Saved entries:
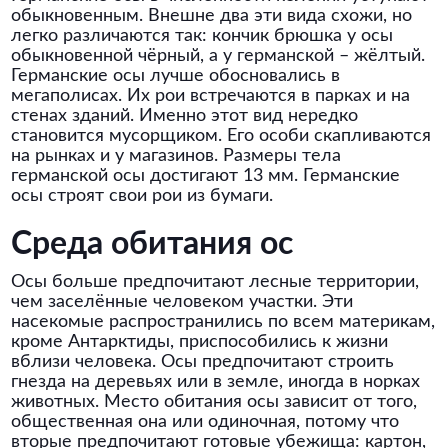
обыкновенным. Внешне два эти вида схожи, но
легко различаются так: кончик брюшка у осы
обыкновенной чёрный, а у германской – жёлтый.
Германские осы лучше обосновались в
мегаполисах. Их рои встречаются в парках и на
стенах зданий. Именно этот вид нередко
становится мусорщиком. Его особи скапливаются
на рынках и у магазинов. Размеры тела
германской осы достигают 13 мм. Германские
осы строят свои рои из бумаги.
Среда обитания ос
Осы больше предпочитают лесные территории,
чем заселённые человеком участки. Эти
насекомые распространились по всем материкам,
кроме Антарктиды, приспособились к жизни
вблизи человека. Осы предпочитают строить
гнезда на деревьях или в земле, иногда в норках
животных. Место обитания осы зависит от того,
общественная она или одиночная, потому что
вторые предпочитают готовые убежища: картон,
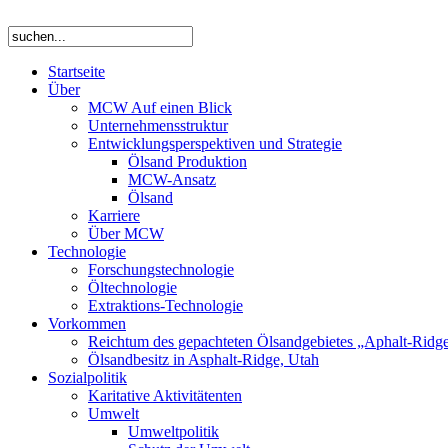
Startseite
Über
MCW Auf einen Blick
Unternehmensstruktur
Entwicklungsperspektiven und Strategie
Ölsand Produktion
MCW-Ansatz
Ölsand
Karriere
Über MCW
Technologie
Forschungstechnologie
Öltechnologie
Extraktions-Technologie
Vorkommen
Reichtum des gepachteten Ölsandgebietes „Aphalt-Ridg
Ölsandbesitz in Asphalt-Ridge, Utah
Sozialpolitik
Karitative Aktivitätenten
Umwelt
Umweltpolitik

What this task involves: The answer should consist of every line above, exact and free of images.

Reply:
обыкновенным. Внешне два эти вида схожи, но
легко различаются так: кончик брюшка у осы
обыкновенной чёрный, а у германской – жёлтый.
Германские осы лучше обосновались в
мегаполисах. Их рои встречаются в парках и на
стенах зданий. Именно этот вид нередко
становится мусорщиком. Его особи скапливаются
на рынках и у магазинов. Размеры тела
германской осы достигают 13 мм. Германские
осы строят свои рои из бумаги.
Среда обитания ос
Осы больше предпочитают лесные территории,
чем заселённые человеком участки. Эти
насекомые распространились по всем материкам,
кроме Антарктиды, приспособились к жизни
вблизи человека. Осы предпочитают строить
гнезда на деревьях или в земле, иногда в норках
животных. Место обитания осы зависит от того,
общественная она или одиночная, потому что
вторые предпочитают готовые убежища: картон,
Startseite
Über
MCW Auf einen Blick
Unternehmensstruktur
Entwicklungsperspektiven und Strategie
Ölsand Produktion
MCW-Ansatz
Ölsand
Karriere
Über MCW
Technologie
Forschungstechnologie
Öltechnologie
Extraktions-Technologie
Vorkommen
Reichtum des gepachteten Ölsandgebietes „Aphalt-Ridg
Ölsandbesitz in Asphalt-Ridge, Utah
Sozialpolitik
Karitative Aktivitätenten
Umwelt
Umweltpolitik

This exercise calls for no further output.